Autism Spectrum and Developmental Disorders
Emily S. Kuschner, Ph.D. (she/her/hers)
Assistant Professor of Psychology in Psychiatry
Children’s Hospital of Philadelphia
Philadelphia, Pennsylvania, United States
Lauren Young, B.S.
Clinical Research Assistant
Children’s Hospital of Philadelphia
Philadelphia, Pennsylvania, United States
Ariana Garagozzo, Psy.D. (she/her/hers)
Postdoctoral Fellow
Children’s Hospital of Philadelphia
Philadelphia, Pennsylvania, United States
Food selectivity is a well-documented and common concern for autistic youth. Despite daily impact, risk for poor health outcomes, and threats to quality of life, there is a limited range of evidence-based food selectivity treatments. The Building Up Food Flexibility and Exposure Treatment (BUFFET) program began to fill this gap as a multi-family cognitive behavioral treatment (CBT) for food selectivity in autistic youth (8-12 years) that uniquely targets developmentally-relevant and emerging cognitive skills and self-determination. However, as a 14-week, clinic-based group therapy model, implementation feasibility and scalability for BUFFET is low. With an eye toward the benefit of a stepped care framework for autistic people (Lord et al., 2022), there is a particular need to expand the availability of interventions to support short-term and specific treatment gains. Key components of BUFFET (anxiety as a treatment target, exposure therapy, reducing parental accommodation of child avoidance behavior, school-age developmental window) align with effective single session treatment protocols, making a compelling case for a brief model of BUFFET that parallels a package of single session treatments tailored for food selectivity.

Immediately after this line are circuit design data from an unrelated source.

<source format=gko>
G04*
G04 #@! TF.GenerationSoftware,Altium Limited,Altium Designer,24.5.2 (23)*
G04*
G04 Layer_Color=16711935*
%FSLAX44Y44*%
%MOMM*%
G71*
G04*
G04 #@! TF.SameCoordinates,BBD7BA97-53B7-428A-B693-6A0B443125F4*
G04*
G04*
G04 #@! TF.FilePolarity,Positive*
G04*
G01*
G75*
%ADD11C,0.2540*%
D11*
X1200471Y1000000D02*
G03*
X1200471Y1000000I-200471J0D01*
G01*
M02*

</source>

To address this need and develop BUFFET-Snack, a brief, low intensity treatment model of BUFFET, key informant interviews (N= 13) were conducted with individuals with lived experience and vested interest: autistic adults, caregivers, institutional partners (clinicians, practice administrators), and content experts (single session interventionists, food selectivity researcher, implementation scientist). Interviews (1) reviewed the BUFFET model, (2) examined relevant treatment components from single session interventions that could guide adaptation, and (3) explored billing and insurance coverage feasibility for BUFFET-Snack.
Key informant data converged on a brief treatment model of 3 to 5 sessions rather than a single longer exposure session (“Hard pass on the 3-hour session”). Informants emphasized the need to retain parent involvement (“There is a real need for this treatment and families would want to be involved”) and to continue including both cognitive and exposure components, though there was some variability in perspectives on sequence (“It can be hard to not want to jump right into the exposure part”; “The exposure stimulates the cognition”). Implementation and uptake considerations were highlighted related to the utility of 1-hr (rather than 90 min) sessions for community clinic models and optimal billing, as well as training needs based on provider background.

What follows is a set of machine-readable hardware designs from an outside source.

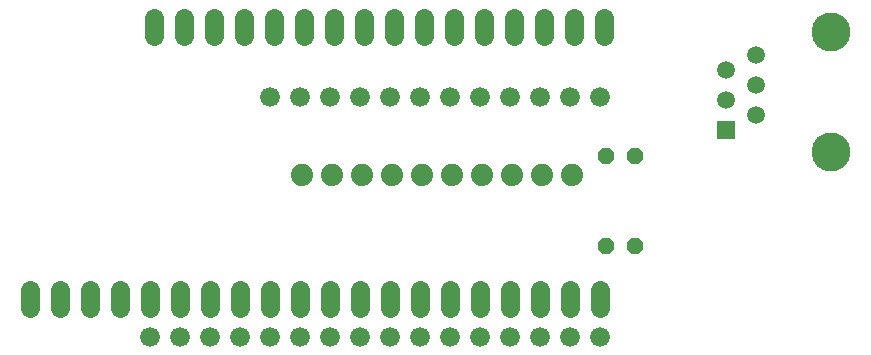
<source format=gbr>
G04 EAGLE Gerber RS-274X export*
G75*
%MOMM*%
%FSLAX34Y34*%
%LPD*%
%INSoldermask Top*%
%IPPOS*%
%AMOC8*
5,1,8,0,0,1.08239X$1,22.5*%
G01*
%ADD10C,1.676400*%
%ADD11C,1.879600*%
%ADD12P,1.539592X8X292.500000*%
%ADD13C,1.625600*%
%ADD14C,1.509600*%
%ADD15C,3.301600*%
%ADD16R,1.509600X1.509600*%


D10*
X258376Y451551D03*
X283776Y451551D03*
X309176Y451551D03*
X334576Y451551D03*
X359976Y451551D03*
X385376Y451551D03*
X410776Y451551D03*
X436176Y451551D03*
X461576Y451551D03*
X486976Y451551D03*
X512376Y451551D03*
X537776Y451551D03*
X537776Y248351D03*
X512376Y248351D03*
X486976Y248351D03*
X461576Y248351D03*
X436176Y248351D03*
X410776Y248351D03*
X385376Y248351D03*
X359976Y248351D03*
X334576Y248351D03*
X309176Y248351D03*
X283776Y248351D03*
X258376Y248351D03*
X232976Y248351D03*
X207576Y248351D03*
X182176Y248351D03*
X156776Y248351D03*
D11*
X514708Y384939D03*
X489308Y384939D03*
X463908Y384939D03*
X438508Y384939D03*
X413108Y384939D03*
X387708Y384939D03*
X362308Y384939D03*
X336908Y384939D03*
X311508Y384939D03*
X286108Y384939D03*
D12*
X543327Y401011D03*
X543327Y324811D03*
X567850Y400969D03*
X567850Y324769D03*
D13*
X160660Y502875D02*
X160660Y518115D01*
X186060Y518115D02*
X186060Y502875D01*
X211460Y502875D02*
X211460Y518115D01*
X236860Y518115D02*
X236860Y502875D01*
X262260Y502875D02*
X262260Y518115D01*
X287660Y518115D02*
X287660Y502875D01*
X313060Y502875D02*
X313060Y518115D01*
X338460Y518115D02*
X338460Y502875D01*
X363860Y502875D02*
X363860Y518115D01*
X389260Y518115D02*
X389260Y502875D01*
X414660Y502875D02*
X414660Y518115D01*
X440060Y518115D02*
X440060Y502875D01*
X465460Y502875D02*
X465460Y518115D01*
X490860Y518115D02*
X490860Y502875D01*
X516260Y502875D02*
X516260Y518115D01*
X541660Y518115D02*
X541660Y502875D01*
X55849Y287610D02*
X55849Y272370D01*
X81249Y272370D02*
X81249Y287610D01*
X106649Y287610D02*
X106649Y272370D01*
X132049Y272370D02*
X132049Y287610D01*
X157449Y287610D02*
X157449Y272370D01*
X182849Y272370D02*
X182849Y287610D01*
X208249Y287610D02*
X208249Y272370D01*
X233649Y272370D02*
X233649Y287610D01*
X259049Y287610D02*
X259049Y272370D01*
X284449Y272370D02*
X284449Y287610D01*
X309849Y287610D02*
X309849Y272370D01*
X335249Y272370D02*
X335249Y287610D01*
X360649Y287610D02*
X360649Y272370D01*
X386049Y272370D02*
X386049Y287610D01*
X411449Y287610D02*
X411449Y272370D01*
X436849Y272370D02*
X436849Y287610D01*
X462249Y287610D02*
X462249Y272370D01*
X487649Y272370D02*
X487649Y287610D01*
X513049Y287610D02*
X513049Y272370D01*
X538449Y272370D02*
X538449Y287610D01*
D14*
X669929Y487176D03*
D15*
X733429Y404626D03*
X733429Y506226D03*
D14*
X669929Y461776D03*
X669929Y436376D03*
X644529Y474476D03*
X644529Y449076D03*
D16*
X644529Y423676D03*
M02*

</source>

Based on key informant community feedback, BUFFET-Snack was designed to include cognitive restructuring with food flexibility scripts and food exposure for children, as well as cognitive behavior training for parents (focused on parental protection and the anxiety cycle). For BUFFET-Snack, treatment was consolidated into five weeks of sessions (five 1-hour parent-child, two 30-min parent-only). In this first phase of treatment adaptation, key informant feedback revealed support for BUFFET-Snack as a brief treatment for food selectivity in autistic youth. A pilot feasibility and acceptability trial is now underway.